I am living with grief.
I don’t like it.
I don’t like that I no longer have control over my life – I have always had control of my life; I did give way on some ground with Bob because I loved Bob and I trusted Bob with the small pieces of my life I allowed him into, but in general I always had a firm grip on my life’s situations & circumstances.
Now, every day seems like I am engaged in a morose game of a pick-up sticks-scenario life. My current life lays scattered in a precarious jumble of shattered pieces I am delicately trying to pick up and form into a workable solo life.
I miss my old life.
The life I had with my husband.
I am living with grief.
I don’t like it.
I feel like I am living a provisional existence that will never be set right again.
And that scares me.
I want to honor my husband’s memory by living with joy those memories gave me.
Fully. With hope that there is light at the end of the grief tunnel.
With some degree of happiness; a half-cup level would be welcome.
But I.D.O.N.T.K.N.O.W.H.O.W.T.O.D.O.T.H.A.T.
My kids want me to come spend time with them during the upcoming holidays season, and I would love to do that. But I also know that my emotions right now are in a vacillating ‘bummer’ mode. I can’t promise a jovial attitude. I am not feeling celebratory – and in truth, I may never feel festal again given the entire Fall & Winter months of 2018 were filled with death watch vigils. I watched my life wither and die from August 30th to December 14th. Festivity is not on any future dockets that I can foresee in my new life.

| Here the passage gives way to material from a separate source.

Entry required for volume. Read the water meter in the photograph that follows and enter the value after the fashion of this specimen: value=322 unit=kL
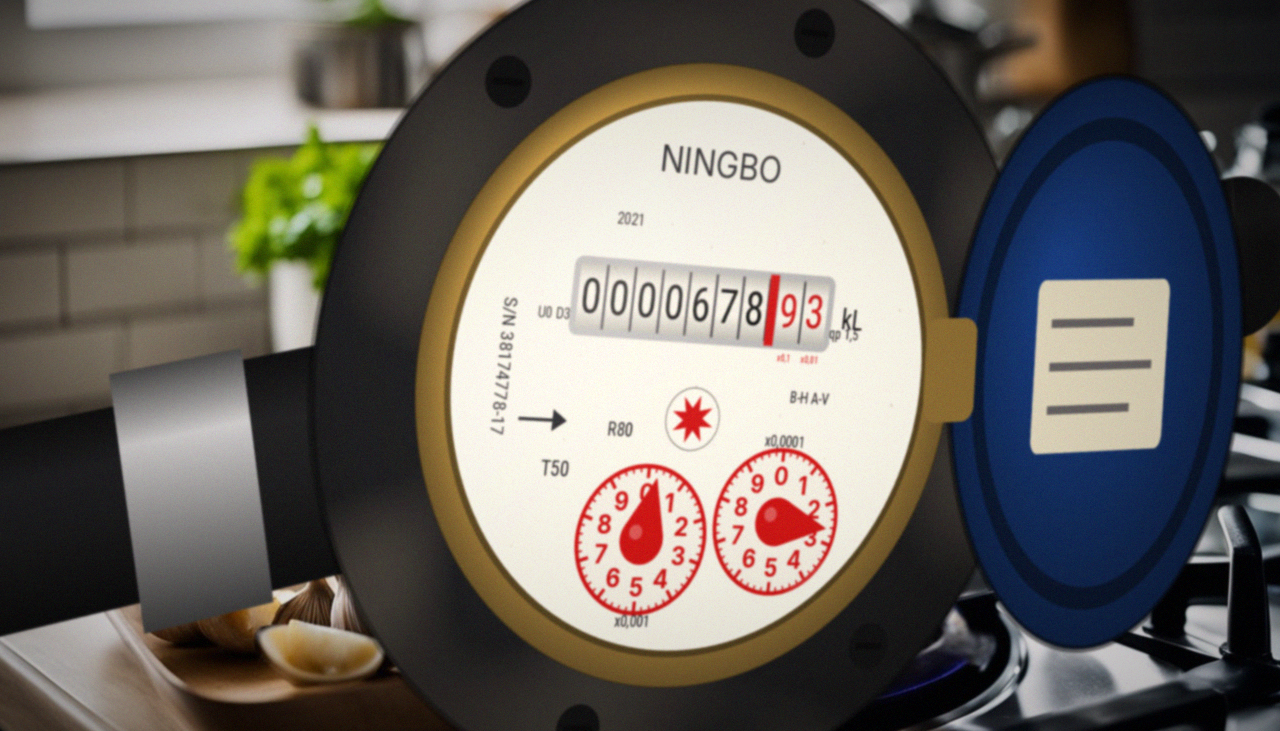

I do “get out of my head”. I do get out of the house. I do engage in busy work. I have been to Grief Share meets. I have joined Widow Groups. I have talked with local widows & widowers. And it is disheartening to hear that some of these people have been caught in the life-sucking grip of grief FOR DECADES.
God help me!
God help me!
I do not want to be tip-toeing trough my life for decades.
I love Bob.
I love Bob.
I do not want to replace Bob with another man or with a deliberate erase.
I will always love my husband.
Bob is my forever man.
But I don’t want to be snared and hamstrung by grief for the rest of my life – I do not, for 1 second believe that Bob would want me paralyzed with grief, or crying every day until I am laid beside him in our familial cemetery plot block.
‘Most anything that you want girl’, at this point in time, would just be a reprieve from these unrelenting waves of grief.
So, Babe, if you can hear me … and you can see what I am struggling with in my new life … I would really appreciate some slack in the grieving process.
I can’t rebuild a happy new solo life if I am crippled by the extraordinarily happy life we shared together.
I Love you, Babe.
Always.
But I need some real relief with the grief thing.